## Extract
------------------------------------------------------------------------
What’s new in uro-oncology in kidney transplantation?

Some recent reports consider tumours the most common cause of death, accounting for 32% of all deaths. Urological tumours have shown an important excess death risk with a standardised mortality ratio of 5.44 (2.97-8.88) for kidney cancer (the highest after lymphoma), 2.56 (1.10-4.82) in bladder cancer, and 1.13 (0.31-2.69) in prostate cancer. [1]

The EAU Guidelines include only a small subchapter for the management of malignancy after KT, assessing only the evidence on the benefit of radical prostatectomy in the KT population with localised prostate cancer.

What are the unmet needs in genitourinary malignancies after KT?

First, the role of adjuvant intravesical treatments in non-muscle invasive bladder cancer (NMIBC), specifically to define the role of BCG. The current retrospective evidence has globally reported that BCG is well-tolerated but immunosuppression might blunt the local immune response required for BCG antitumour effect, delivering a good initial response, but higher rates of progression and cancer specific mortality compared to general population. [2] In this sense, new evidence is needed to confirm the inclusion of HR-NMIBC in the very high-risk group of progression of EAU guidelines.
------------------------------------------------------------------------
## Supplied data
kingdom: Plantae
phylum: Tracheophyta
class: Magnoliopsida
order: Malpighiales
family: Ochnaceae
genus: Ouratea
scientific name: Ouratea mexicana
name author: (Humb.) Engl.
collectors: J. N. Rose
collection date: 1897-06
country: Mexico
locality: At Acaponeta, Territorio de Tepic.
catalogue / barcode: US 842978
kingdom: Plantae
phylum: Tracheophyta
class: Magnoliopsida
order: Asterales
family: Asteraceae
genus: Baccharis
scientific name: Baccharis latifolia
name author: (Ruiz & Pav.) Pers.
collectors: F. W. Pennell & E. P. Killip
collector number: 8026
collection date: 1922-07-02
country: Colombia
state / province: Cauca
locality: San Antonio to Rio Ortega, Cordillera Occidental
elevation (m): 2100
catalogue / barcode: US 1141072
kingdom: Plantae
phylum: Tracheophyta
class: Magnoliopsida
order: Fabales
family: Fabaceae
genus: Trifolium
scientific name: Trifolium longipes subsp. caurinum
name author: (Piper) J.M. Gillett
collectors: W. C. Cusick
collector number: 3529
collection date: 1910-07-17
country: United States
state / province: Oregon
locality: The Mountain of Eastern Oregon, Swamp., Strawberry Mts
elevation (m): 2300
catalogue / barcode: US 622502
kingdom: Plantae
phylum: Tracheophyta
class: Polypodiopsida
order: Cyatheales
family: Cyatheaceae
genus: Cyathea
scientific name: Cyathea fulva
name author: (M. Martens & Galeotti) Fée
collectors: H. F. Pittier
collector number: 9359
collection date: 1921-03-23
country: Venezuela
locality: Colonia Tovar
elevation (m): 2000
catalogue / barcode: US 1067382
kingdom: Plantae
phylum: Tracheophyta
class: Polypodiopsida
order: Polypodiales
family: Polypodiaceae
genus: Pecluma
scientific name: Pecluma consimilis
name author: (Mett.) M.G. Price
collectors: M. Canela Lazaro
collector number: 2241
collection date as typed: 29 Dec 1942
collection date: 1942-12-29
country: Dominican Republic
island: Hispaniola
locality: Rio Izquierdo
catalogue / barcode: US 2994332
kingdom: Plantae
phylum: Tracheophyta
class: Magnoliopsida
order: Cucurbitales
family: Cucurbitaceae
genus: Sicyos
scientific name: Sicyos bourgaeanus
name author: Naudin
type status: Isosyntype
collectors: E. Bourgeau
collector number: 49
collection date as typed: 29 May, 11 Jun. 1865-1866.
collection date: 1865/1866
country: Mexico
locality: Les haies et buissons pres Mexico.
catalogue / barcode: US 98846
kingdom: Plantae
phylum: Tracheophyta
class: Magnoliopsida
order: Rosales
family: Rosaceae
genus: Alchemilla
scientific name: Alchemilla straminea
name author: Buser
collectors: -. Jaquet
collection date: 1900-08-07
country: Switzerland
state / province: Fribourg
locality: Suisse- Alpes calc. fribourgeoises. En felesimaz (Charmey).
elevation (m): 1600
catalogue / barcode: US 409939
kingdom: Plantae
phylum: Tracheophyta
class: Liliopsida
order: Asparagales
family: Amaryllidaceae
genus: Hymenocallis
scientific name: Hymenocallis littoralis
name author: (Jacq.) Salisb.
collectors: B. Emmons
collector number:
------------------------------------------------------------------------
## Work to be completed
Do these statements agree with the text on uro-oncology in kidney transplantation? For each, answer yes or no and quote the deciding words. 1. Among the cancers listed, kidney cancer's standardised mortality ratio is second only to lymphoma's. 2. The EAU Guidelines give a full chapter to managing malignancy after KT. 3. Current retrospective evidence finds BCG poorly tolerated.

## Written response
1. Yes: "5.44 (2.97-8.88) for kidney cancer (the highest after lymphoma)"
2. No: "The EAU Guidelines include only a small subchapter for the management of malignancy after KT"
3. No: "The current retrospective evidence has globally reported that BCG is well-tolerated"